DeepSeek-R1 Paper Review

신정열·2025년 1월 31일

DEEPSEEK LLM paper-review

출퇴근 논문 읽기

목록 보기

5/9

DeepSeek-R1: Incentivizing Reasoning Capability in LLMs via Reinforcement Learning

논문원본: https://arxiv.org/pdf/2501.12948

Introduction

Background

post-training이 training pipeline에서 중요한 역할로 자리잡고 있다.
- post-training: Instruction Tuning + RLHF
- post-training -> improve reasoning task, adapt user preference
Chain-of-Thought 과정을 늘림으로써 inference-time scaling하는 연구를 통해 OpenAI's o1 시리즈 모델이 나옴
- 이를 통해 수학, 코딩, 과학적 추론와 같은 reasoning task에서 상당한 성능 향상

Problem Definition

효과적인 inference-time scaling을 위한 연구가 많이 나왔지만 reasoning task에서 o1 시리즈 모델과 동등한 수준에 도달하진
많은 양의 supervised data를 모으는 것은 매우 어려움

Proposed Method

오직 RL만으로 reasoning task의 성능을 향상시킨 -> DeepSeek-R1-Zero
DeepSeek-R1-Zero 모델이 갖고 있은 poor readability, language mixing 문제를 해결한 -> DeepSeek-R1
작은 모델에서도 뛰어난 reasoning 능력을 갖는 -> Distillation Models

DeepSeek-R1-Zero

Approach

Reinforcement Learning Algorithm

DeepSeekMath 논문에서 사용한 GRPO를 그대로 사용 (Appendix에 자세한 설명)
value function이 필요없기 때문에 training cost를 줄일 수 있음

Reward Modeling

rule-based reward system 사용
- Accuracy rewards: 정답이 일치하는지를 기준
- Foramt rewards: 'think' 태그안에 생각을 잘 넣는지를 기준
neural reward model 사용안한 이유
- reward hacking
- 추가 리소스 발생, 복잡한 training pipeline

Training Template

답변 형식 제한만 함, 어떤 reasoning 절차를 해야하는지 내용적 제한은 안함

Result

Performance

학습이 진행됨에 따라 성능도 향상됨
=> RL 알고리즘이 효율적이라는 증거

o1에 상응하는 성능을 보임

Self-evolution

학습이 진행되면서 inference-time scaling 되고 있음
inference-time을 늘림으로써 복잡한 reasoning task를 해결하는 방법을 자기가 알아서 터득한다는 것을 나타냄
=> self-evolution
inference-time이 증가하면서 reflection, exploration of alternative approaches 행동을 터득함

Aha Moment

초기 답변을 재평가하면서 (aha moment) thinking time을 늘리는 방법을 알아서 터득함

Drawback

poor readability, language mixing
이를 해결하기 위해 DeepSeek-R1을 연구

DeepSeek-R1

Training Pipeline

1. Finetuning cold-start data (reasoning + readibility)

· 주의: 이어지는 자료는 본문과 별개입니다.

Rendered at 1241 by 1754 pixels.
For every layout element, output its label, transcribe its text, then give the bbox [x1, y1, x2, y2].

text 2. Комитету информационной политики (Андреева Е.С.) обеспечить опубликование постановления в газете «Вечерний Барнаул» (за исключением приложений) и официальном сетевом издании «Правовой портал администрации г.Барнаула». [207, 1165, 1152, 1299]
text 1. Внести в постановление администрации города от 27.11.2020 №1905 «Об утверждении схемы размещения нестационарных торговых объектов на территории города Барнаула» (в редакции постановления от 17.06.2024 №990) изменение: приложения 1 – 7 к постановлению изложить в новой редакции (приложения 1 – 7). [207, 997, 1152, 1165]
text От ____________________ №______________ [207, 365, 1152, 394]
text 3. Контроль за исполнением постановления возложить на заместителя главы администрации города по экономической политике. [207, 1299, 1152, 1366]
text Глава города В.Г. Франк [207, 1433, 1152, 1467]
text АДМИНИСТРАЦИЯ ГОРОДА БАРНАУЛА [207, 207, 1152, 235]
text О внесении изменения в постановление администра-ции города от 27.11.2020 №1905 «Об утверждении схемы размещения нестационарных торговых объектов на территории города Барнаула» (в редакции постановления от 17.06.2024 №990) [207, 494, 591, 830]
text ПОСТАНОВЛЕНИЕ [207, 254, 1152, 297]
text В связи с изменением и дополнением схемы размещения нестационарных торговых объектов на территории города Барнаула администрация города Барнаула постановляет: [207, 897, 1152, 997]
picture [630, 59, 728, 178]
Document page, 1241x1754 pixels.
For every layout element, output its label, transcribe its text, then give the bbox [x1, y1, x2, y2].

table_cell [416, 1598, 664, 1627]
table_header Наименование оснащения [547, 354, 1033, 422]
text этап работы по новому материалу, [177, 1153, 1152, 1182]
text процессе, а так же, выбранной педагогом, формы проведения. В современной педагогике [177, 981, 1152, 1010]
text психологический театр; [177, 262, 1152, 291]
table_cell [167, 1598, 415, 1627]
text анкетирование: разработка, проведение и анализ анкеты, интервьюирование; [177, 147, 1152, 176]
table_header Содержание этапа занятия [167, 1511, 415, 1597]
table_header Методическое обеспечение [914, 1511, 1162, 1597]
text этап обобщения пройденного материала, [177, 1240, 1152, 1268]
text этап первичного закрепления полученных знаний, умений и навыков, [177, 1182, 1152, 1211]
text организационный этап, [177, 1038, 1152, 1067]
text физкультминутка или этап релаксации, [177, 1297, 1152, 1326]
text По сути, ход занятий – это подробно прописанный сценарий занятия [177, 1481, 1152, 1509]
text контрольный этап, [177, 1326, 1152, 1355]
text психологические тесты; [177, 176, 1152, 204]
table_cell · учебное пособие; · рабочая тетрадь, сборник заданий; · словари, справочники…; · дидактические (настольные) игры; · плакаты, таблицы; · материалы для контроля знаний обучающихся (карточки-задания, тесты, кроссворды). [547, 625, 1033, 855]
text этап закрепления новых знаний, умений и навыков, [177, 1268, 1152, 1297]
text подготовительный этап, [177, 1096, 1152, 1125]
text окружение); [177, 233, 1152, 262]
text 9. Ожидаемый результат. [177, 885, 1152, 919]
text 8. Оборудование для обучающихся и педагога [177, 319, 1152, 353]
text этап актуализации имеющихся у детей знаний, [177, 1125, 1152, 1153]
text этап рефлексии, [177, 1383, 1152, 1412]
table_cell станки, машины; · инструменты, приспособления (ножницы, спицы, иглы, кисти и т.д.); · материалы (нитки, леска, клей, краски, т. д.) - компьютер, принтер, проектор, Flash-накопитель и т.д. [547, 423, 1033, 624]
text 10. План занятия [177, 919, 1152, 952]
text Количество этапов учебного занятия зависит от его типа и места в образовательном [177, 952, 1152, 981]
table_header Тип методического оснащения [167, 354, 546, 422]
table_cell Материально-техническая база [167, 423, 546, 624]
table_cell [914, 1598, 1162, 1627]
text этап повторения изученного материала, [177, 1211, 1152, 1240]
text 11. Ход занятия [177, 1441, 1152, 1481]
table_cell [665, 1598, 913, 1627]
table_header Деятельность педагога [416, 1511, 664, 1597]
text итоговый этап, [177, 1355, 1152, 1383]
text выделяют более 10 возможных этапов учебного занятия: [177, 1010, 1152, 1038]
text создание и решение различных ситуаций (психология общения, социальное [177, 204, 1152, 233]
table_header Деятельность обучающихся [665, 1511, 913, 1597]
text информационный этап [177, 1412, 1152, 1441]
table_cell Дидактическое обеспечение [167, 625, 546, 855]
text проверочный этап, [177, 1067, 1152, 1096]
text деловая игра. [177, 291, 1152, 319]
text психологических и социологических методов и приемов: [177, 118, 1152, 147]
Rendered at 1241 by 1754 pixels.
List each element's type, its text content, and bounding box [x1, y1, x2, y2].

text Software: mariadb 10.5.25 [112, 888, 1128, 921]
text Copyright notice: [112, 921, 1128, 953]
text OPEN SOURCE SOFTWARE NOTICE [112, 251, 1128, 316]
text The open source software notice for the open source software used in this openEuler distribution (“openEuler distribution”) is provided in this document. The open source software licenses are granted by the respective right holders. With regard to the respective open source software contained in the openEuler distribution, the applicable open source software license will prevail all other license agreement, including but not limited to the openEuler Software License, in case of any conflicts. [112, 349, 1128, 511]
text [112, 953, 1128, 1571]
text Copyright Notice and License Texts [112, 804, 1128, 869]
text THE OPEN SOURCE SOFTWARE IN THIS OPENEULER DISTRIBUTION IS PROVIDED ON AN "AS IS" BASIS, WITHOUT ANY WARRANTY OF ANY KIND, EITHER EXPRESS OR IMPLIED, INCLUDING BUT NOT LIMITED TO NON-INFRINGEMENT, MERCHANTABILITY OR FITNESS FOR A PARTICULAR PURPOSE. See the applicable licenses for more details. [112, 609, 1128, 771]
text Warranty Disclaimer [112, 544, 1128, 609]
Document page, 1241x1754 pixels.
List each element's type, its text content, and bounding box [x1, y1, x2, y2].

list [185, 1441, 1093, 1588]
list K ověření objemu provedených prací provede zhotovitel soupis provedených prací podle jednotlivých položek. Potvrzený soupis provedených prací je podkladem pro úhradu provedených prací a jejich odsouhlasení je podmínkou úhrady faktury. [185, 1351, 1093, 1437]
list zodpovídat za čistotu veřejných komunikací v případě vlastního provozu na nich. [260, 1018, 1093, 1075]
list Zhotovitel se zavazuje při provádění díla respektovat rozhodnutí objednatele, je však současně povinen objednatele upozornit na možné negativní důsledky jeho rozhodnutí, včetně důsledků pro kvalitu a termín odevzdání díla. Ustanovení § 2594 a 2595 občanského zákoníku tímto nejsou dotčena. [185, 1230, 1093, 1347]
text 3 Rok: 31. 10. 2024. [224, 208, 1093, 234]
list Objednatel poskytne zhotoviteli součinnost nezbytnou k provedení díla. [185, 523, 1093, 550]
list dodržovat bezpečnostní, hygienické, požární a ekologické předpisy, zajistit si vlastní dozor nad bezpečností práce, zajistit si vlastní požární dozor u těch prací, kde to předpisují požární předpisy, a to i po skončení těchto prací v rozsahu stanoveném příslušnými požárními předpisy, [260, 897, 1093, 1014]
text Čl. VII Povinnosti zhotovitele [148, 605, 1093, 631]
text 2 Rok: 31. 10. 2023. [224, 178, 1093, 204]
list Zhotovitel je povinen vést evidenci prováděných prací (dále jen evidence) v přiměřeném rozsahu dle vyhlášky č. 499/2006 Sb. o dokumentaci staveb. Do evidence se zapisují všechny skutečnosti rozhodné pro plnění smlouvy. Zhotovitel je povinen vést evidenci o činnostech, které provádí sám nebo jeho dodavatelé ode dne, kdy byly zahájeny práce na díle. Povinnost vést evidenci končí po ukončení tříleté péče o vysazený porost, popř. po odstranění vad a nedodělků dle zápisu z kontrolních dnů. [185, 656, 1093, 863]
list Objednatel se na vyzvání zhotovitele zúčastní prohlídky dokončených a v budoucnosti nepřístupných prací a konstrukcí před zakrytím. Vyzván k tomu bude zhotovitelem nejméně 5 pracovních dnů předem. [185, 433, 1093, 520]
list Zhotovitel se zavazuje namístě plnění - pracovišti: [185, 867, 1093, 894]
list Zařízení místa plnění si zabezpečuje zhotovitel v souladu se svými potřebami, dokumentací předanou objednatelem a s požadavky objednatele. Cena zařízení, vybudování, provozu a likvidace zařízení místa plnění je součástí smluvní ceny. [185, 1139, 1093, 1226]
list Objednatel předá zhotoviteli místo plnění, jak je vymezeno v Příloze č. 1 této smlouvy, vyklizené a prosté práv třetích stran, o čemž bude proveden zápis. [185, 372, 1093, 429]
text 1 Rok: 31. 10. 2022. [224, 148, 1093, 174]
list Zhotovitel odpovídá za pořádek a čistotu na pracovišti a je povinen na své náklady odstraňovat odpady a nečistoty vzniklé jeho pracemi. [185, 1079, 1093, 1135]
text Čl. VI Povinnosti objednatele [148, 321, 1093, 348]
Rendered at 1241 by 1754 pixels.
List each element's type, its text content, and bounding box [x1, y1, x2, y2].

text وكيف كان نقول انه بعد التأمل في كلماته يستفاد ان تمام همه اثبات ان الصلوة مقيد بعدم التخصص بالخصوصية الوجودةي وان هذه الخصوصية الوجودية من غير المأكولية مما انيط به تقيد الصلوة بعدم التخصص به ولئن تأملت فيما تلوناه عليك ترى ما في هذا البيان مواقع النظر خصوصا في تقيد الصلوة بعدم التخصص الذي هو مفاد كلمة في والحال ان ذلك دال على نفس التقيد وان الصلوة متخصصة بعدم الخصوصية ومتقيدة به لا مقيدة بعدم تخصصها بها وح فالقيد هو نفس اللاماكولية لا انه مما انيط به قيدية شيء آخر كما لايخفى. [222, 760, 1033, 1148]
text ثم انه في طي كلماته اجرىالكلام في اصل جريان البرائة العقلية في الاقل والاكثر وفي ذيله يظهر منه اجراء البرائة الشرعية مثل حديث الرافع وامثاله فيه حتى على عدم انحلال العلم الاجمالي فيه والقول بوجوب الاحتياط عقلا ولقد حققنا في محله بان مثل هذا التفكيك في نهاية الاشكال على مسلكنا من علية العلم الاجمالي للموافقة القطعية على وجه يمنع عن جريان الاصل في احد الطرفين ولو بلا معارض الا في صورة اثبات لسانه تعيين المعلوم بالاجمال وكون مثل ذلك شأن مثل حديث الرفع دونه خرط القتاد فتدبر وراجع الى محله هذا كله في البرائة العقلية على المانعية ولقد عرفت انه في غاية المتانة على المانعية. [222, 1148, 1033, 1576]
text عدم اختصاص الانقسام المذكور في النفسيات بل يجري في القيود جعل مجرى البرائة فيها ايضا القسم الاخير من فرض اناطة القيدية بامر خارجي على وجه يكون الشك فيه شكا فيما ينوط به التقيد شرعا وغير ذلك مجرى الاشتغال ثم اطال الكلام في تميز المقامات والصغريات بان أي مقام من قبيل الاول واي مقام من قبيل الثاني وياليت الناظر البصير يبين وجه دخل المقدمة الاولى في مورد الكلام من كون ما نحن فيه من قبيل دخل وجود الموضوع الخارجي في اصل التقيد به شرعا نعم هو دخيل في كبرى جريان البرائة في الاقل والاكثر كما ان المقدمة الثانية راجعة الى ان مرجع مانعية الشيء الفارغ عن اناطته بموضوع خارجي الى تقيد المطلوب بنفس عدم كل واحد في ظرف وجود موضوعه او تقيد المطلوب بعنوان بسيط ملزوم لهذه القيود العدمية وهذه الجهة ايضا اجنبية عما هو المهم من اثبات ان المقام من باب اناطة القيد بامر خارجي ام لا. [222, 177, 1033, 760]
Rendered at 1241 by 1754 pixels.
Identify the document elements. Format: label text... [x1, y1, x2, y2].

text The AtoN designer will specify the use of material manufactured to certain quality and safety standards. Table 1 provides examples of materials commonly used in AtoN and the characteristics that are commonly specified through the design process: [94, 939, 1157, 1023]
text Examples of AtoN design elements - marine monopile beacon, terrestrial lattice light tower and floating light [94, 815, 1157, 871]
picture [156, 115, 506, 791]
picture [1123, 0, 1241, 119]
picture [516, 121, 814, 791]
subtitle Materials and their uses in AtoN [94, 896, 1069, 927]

RL 초기에 불안정한 cold-start 문제를 막기 위한 과정

데이터 수집
- cot 예제가 있는 few-shot prompt + reflection & verification 유도하는 프롬프트 사용
- DeepSeek-R1-Zero 모델로 답변 생성
- human annotators로 후처리
- 답변 마지막에 요약을 추가하는 패턴 + 가독성 좋은 데이터로 필터링함
수집한 데이터로 DeepSeek-V3-Base 모델을 학습하고 이를 추후에 RL과정에서 초기 policy model로 사용
이 과정으로 가독성을 높일 수 있고 cold-start data를 잘 만들면 더 향상될 수 있음

2. Reinforcement Learning (reasoning + readibility)

reasoning 능력을 높이기 위한 과정

DeepSeek-R1-Zero에서 RL과 거의 동일
- language consistency reward를 추가하여 language mixing 문제 줄임

3. Rejection Sampling & SFT (other domain)

other domain 능력 향상하기 위한 과정 (writing, role-playing, other general-purpose tasks)

Reasoning data with rejection sampling
- 2번 과정의 checkpoint로 답변 생성
- 기존 rule base reward를 통해 필터링
- DeepSeek-V3에게 정답과 생성 답변을 보고 평가하여 필터링 (generative reward model)
- mixed language, long paragraphs, code blocks 등과 같이 가독성 떨어지는 거 필터링
- 600k 데이터 수집
Non-reasoning data
- writing, factual QA, self-cognition, translation
- DeepSeek-V3에 SFT dataset 일부 사용
- 200k 데이터 수집
총 800k 데이터로 학습

4. Reinforcement Learning (human preference)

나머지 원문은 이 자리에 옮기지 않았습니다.